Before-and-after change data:
◇ ◇ ◇ ◇

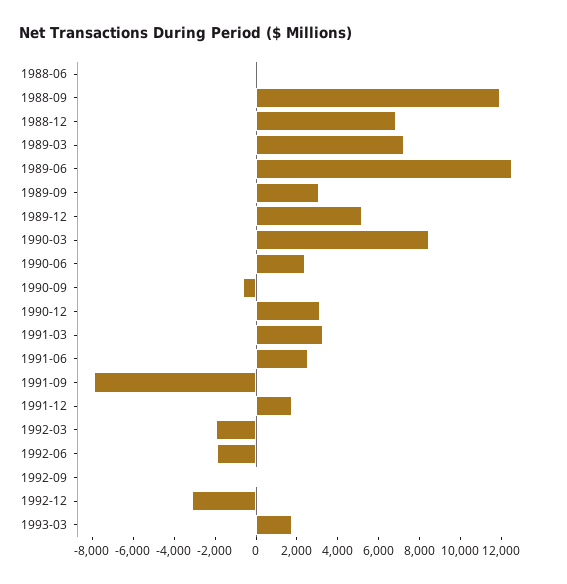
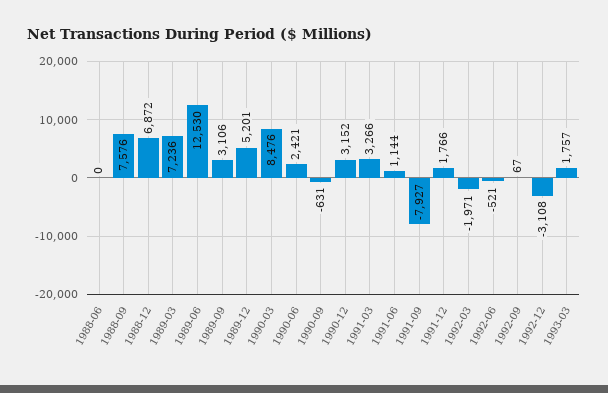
  {
    "1988-06": 0,
-   "1988-09": 12000,
+   "1988-09": 7576,
    "1988-12": 6872,
    "1989-03": 7236,
    "1989-06": 12530,
    "1989-09": 3106,
    "1989-12": 5201,
    "1990-03": 8476,
    "1990-06": 2421,
    "1990-09": -631,
    "1990-12": 3152,
    "1991-03": 3266,
-   "1991-06": 2500,
+   "1991-06": 1144,
    "1991-09": -7927,
    "1991-12": 1766,
    "1992-03": -1971,
-   "1992-06": -2000,
+   "1992-06": -521,
    "1992-09": 67,
    "1992-12": -3108,
    "1993-03": 1757
  }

◇ ◇ ◇ ◇

All records are to be reproduced exactly; the pictures are to be omitted.

  {
    "1988-06": 0,
-   "1988-09": 12000,
+   "1988-09": 7576,
    "1988-12": 6872,
    "1989-03": 7236,
    "1989-06": 12530,
    "1989-09": 3106,
    "1989-12": 5201,
    "1990-03": 8476,
    "1990-06": 2421,
    "1990-09": -631,
    "1990-12": 3152,
    "1991-03": 3266,
-   "1991-06": 2500,
+   "1991-06": 1144,
    "1991-09": -7927,
    "1991-12": 1766,
    "1992-03": -1971,
-   "1992-06": -2000,
+   "1992-06": -521,
    "1992-09": 67,
    "1992-12": -3108,
    "1993-03": 1757
  }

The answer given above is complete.